Collected data entries
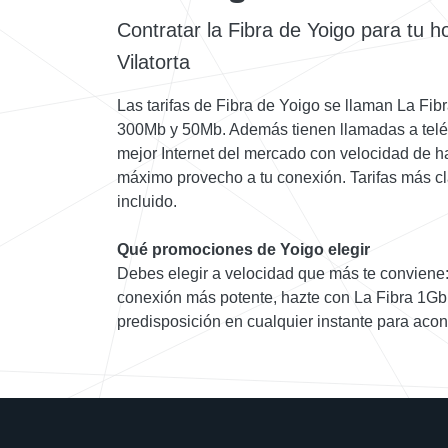
Contratar la Fibra de Yoigo para tu h
Vilatorta
Las tarifas de Fibra de Yoigo se llaman La Fibr
300Mb y 50Mb. Además tienen llamadas a teléfon
mejor Internet del mercado con velocidad de h
máximo provecho a tu conexión. Tarifas más c
incluido.
Qué promociones de Yoigo elegir
Debes elegir a velocidad que más te conviene:
conexión más potente, hazte con La Fibra 1Gb
predisposición en cualquier instante para acon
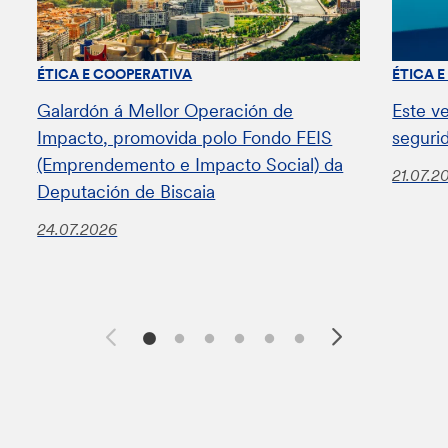
ÉTICA E COOPERATIVA
ÉTICA 
Galardón á Mellor Operación de
Este v
Impacto, promovida polo Fondo FEIS
seguri
(Emprendemento e Impacto Social) da
21.07.2
Deputación de Biscaia
24.07.2026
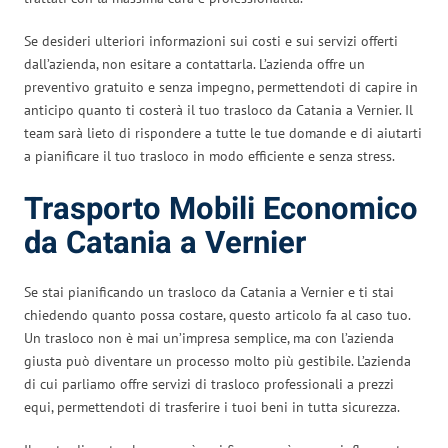
Se desideri ulteriori informazioni sui costi e sui servizi offerti
dall’azienda, non esitare a contattarla. L’azienda offre un
preventivo gratuito e senza impegno, permettendoti di capire in
anticipo quanto ti costerà il tuo trasloco da Catania a Vernier. Il
team sarà lieto di rispondere a tutte le tue domande e di aiutarti
a pianificare il tuo trasloco in modo efficiente e senza stress.
Trasporto Mobili Economico
da Catania a Vernier
Se stai pianificando un trasloco da Catania a Vernier e ti stai
chiedendo quanto possa costare, questo articolo fa al caso tuo.
Un trasloco non è mai un’impresa semplice, ma con l’azienda
giusta può diventare un processo molto più gestibile. L’azienda
di cui parliamo offre servizi di trasloco professionali a prezzi
equi, permettendoti di trasferire i tuoi beni in tutta sicurezza.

- _Action item_:
Render every line of the listing above as a Markdown table with the columns "Number" and "Line," numbering each row and omitting blank lines. Exclude the pictures from your answer.

- _Your solution_:
| Number | Line |
|---|---|
| 1 | Contratar la Fibra de Yoigo para tu h |
| 2 | Vilatorta |
| 3 | Las tarifas de Fibra de Yoigo se llaman La Fibr |
| 4 | 300Mb y 50Mb. Además tienen llamadas a teléfon |
| 5 | mejor Internet del mercado con velocidad de h |
| 6 | máximo provecho a tu conexión. Tarifas más c |
| 7 | incluido. |
| 8 | Qué promociones de Yoigo elegir |
| 9 | Debes elegir a velocidad que más te conviene: |
| 10 | conexión más potente, hazte con La Fibra 1Gb |
| 11 | predisposición en cualquier instante para acon |
| 12 | ÉTICA E COOPERATIVA |
| 13 | ÉTICA  |
| 14 | Galardón á Mellor Operación de |
| 15 | Este v |
| 16 | Impacto, promovida polo Fondo FEIS |
| 17 | seguri |
| 18 | (Emprendemento e Impacto Social) da |
| 19 | 21.07.2 |
| 20 | Deputación de Biscaia |
| 21 | 24.07.2026 |
| 22 | Se desideri ulteriori informazioni sui costi e sui servizi offerti |
| 23 | dall’azienda, non esitare a contattarla. L’azienda offre un |
| 24 | preventivo gratuito e senza impegno, permettendoti di capire in |
| 25 | anticipo quanto ti costerà il tuo trasloco da Catania a Vernier. Il |
| 26 | team sarà lieto di rispondere a tutte le tue domande e di aiutarti |
| 27 | a pianificare il tuo trasloco in modo efficiente e senza stress. |
| 28 | Trasporto Mobili Economico |
| 29 | da Catania a Vernier |
| 30 | Se stai pianificando un trasloco da Catania a Vernier e ti stai |
| 31 | chiedendo quanto possa costare, questo articolo fa al caso tuo. |
| 32 | Un trasloco non è mai un’impresa semplice, ma con l’azienda |
| 33 | giusta può diventare un processo molto più gestibile. L’azienda |
| 34 | di cui parliamo offre servizi di trasloco professionali a prezzi |
| 35 | equi, permettendoti di trasferire i tuoi beni in tutta sicurezza. |